Multi-Site Organoboron Catalysts Enable Sequence-Regulated Terpolymerization of Epoxides, CO2, and β-Propiolactone via Intermolecular Chain Shuttling.

Sequence regulation in synthetic polymers is essential for tailoring material properties; however, achieving precise control in polycarbonate-polyhydroxyalkanoate (PC-PHA) terpolymers derived from epoxides, CO₂, and β-lactones remains challenging. Current metal-based catalysts lack multisite strategies for sequence diversification, limiting the formation of gradient architectures. This study employed mononuclear (catalyst 1) and dinuclear (catalyst 2) organoboron catalysts to mediate the terpolymerization of epoxides, CO₂, and β-propiolactone (BPL).

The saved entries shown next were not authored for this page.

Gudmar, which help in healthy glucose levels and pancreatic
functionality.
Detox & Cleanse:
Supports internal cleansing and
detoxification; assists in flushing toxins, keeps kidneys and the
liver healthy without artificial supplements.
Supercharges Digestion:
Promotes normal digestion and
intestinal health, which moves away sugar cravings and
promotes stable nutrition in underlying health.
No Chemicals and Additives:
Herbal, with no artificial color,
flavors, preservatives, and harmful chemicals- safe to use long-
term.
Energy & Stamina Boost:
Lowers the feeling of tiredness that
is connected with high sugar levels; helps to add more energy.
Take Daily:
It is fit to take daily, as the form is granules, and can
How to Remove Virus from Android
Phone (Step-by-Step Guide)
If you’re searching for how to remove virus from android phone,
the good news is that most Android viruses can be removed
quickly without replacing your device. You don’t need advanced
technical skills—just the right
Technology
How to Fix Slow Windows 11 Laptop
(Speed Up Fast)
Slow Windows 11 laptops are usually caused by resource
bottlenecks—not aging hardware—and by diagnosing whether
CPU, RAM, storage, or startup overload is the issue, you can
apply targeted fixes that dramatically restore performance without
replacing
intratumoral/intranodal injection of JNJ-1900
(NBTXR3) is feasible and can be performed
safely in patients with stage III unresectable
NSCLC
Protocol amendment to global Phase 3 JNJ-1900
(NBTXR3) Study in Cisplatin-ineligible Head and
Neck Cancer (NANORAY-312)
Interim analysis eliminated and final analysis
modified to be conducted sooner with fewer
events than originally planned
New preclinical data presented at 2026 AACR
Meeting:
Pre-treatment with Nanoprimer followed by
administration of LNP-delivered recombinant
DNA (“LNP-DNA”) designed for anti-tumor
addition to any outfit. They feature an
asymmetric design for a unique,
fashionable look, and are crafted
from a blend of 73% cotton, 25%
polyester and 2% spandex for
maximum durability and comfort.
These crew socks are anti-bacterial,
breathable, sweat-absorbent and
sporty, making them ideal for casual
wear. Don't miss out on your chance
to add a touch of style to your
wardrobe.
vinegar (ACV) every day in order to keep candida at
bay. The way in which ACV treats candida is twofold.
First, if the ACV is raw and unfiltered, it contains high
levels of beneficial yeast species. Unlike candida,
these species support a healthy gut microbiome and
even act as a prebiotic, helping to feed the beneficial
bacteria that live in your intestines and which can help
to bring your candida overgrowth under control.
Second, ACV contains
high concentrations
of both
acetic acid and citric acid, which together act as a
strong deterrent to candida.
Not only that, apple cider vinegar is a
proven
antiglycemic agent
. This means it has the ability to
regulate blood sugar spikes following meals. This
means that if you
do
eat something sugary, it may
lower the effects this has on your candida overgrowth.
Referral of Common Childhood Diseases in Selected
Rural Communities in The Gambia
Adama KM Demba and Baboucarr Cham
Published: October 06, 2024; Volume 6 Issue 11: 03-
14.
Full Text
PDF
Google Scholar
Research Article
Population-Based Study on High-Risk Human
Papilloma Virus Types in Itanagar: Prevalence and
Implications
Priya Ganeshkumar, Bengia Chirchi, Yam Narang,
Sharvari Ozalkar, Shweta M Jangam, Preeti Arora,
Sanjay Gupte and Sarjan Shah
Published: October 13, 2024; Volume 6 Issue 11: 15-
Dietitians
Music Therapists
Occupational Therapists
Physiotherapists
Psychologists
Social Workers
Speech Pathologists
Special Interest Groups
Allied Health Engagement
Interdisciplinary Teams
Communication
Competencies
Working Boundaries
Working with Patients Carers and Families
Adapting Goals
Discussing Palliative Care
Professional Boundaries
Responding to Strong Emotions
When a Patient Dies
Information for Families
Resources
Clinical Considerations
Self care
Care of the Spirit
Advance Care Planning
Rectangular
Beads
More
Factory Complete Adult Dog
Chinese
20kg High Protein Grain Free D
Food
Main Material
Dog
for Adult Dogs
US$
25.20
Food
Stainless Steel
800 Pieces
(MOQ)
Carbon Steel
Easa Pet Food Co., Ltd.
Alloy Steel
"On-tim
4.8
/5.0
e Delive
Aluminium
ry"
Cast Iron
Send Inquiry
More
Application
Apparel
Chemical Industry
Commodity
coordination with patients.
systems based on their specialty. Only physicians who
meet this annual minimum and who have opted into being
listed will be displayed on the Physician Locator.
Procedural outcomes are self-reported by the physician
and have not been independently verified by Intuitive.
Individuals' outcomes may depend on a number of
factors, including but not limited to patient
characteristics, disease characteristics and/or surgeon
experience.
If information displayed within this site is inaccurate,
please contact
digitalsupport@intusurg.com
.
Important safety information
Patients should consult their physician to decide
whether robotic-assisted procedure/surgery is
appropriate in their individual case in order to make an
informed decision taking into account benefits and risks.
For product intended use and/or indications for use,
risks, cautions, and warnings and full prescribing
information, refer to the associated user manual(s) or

Kinetic analysis, NMR spectroscopy, and a chain-shuttling approach with mixed catalysts were utilized to regulate sequences. Key findings indicated: i) Catalyst 1 preferentially promoted β-propiolactone ring-opening polymerization (ROP), forming tapered P3HP-b-PC blocks, whereas catalyst 2 enhanced epoxide/CO₂ ring-opening copolymerization (ROCOP), yielding PC-b-P3HP; ii) Boron centers kinetically suppressed ROP but increased ROCOP efficiency; iii) Mixed 1 and 2 catalysts enabled intermolecular chain shuttling, synthesizing gradient PC-grad-P3HP terpolymers; and iv) Terpolymer compositions modulated thermal properties from amorphous to crystalline. This work establishes the first metal-free, chain-shuttling platform for sequence-regulated PC-PHA terpolymers, extending the scope of programmable biodegradable materials beyond metal-catalyzed systems.